UN chief Antonio Guterres said that he was following “with concern” the tense situation in the India-Pakistan region after the Indian government scrapped Article 370 in Jammu and Kashmir and urged the two neighbours to exercise restraint.
The Indian government on Monday revoked Article 370 which gave special status to Jammu and Kashmir. Rajya Sabha approved the resolution abrogating Article 370 for Jammu and Kashmir and a bill to bifurcate the state into two union territories Jammu and Kashmir and Ladakh, with Home Minister Amit Shah saying the controversial provisions were responsible for poverty and lack of development in the state.
“We are following with concern the tense situation in the region… We urge all parties to exercise restraint,” Guterres’s spokesperson Stephane Dujarric told a press briefing here on Monday (August 5).
He was responding to a question on whether the UN Secretary General has any comment on India’s decision to revoke Kashmir’s special status and the Pakistani’s response that this was a violation of UNSC resolutions calling for a UN-organised plebiscite.
Dujarric said that the UN is aware of reports of restrictions in Kashmir.
Answering another question on whether the UN chief intends to play a role in resolving the issue, Dujarric said, “We are very concerned about the rise in tensions.
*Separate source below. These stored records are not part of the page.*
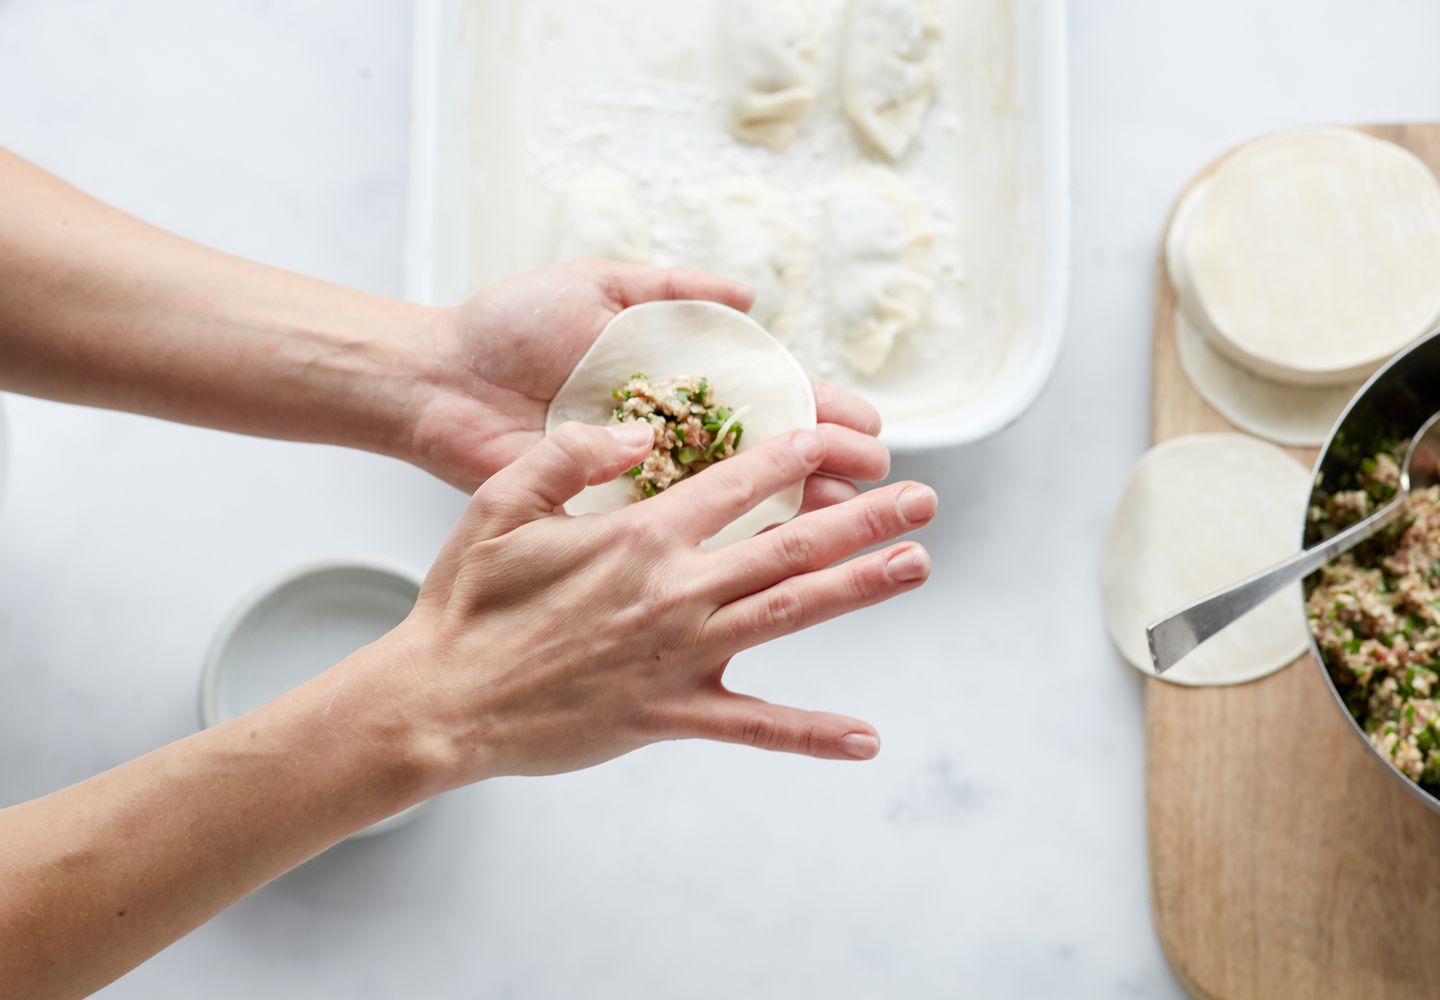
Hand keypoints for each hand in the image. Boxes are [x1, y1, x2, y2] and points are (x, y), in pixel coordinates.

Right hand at [384, 420, 935, 782]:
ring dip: (860, 587)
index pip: (738, 480)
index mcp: (639, 534)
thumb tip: (636, 429)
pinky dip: (810, 733)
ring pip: (790, 613)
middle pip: (790, 543)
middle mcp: (676, 589)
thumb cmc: (466, 602)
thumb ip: (569, 453)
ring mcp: (681, 655)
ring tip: (916, 565)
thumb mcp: (501, 502)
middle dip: (863, 516)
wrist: (441, 701)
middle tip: (924, 500)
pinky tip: (865, 738)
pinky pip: (754, 726)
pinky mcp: (672, 714)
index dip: (796, 453)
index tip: (841, 437)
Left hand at [404, 259, 889, 506]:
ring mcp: (646, 479)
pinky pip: (680, 531)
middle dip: (825, 465)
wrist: (440, 377)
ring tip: (850, 521)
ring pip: (737, 499)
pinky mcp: (612, 515)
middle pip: (766, 454)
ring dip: (795, 510)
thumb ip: (672, 288)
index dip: (818, 411)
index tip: (867, 426)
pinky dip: (728, 543)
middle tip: (876, 481)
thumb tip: (749, 296)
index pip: (766, 397)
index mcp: (675, 379)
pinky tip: (777, 554)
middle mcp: (670, 433)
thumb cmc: (510, 325)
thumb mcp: (599, 285)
As for the Secretary Generals role, he has often expressed his position on that and his position remains the same,” a reference to the UN chiefs position that his good offices are always available should “both sides” ask for it.
Dujarric also referred to a brief statement that he issued on Sunday that the UN Military Observer Group in India and Pakistan (UNMOGIP) observed and reported an increase in military activity at the Line of Control (LoC) in recent days.
“The United Nations appeals to both sides to exercise maximum restraint to ensure that the situation does not further deteriorate,” he had said in the statement on Sunday.
The UNMOGIP, established in January 1949, observes and reports on ceasefire violations along and across the LoC and the Working Boundary between the two neighbours in Jammu and Kashmir, as well as reports developments that could lead to ceasefire violations.
India, however, maintains that UNMOGIP has “outlived its relevance” after the Simla Agreement signed between the two countries in 1972.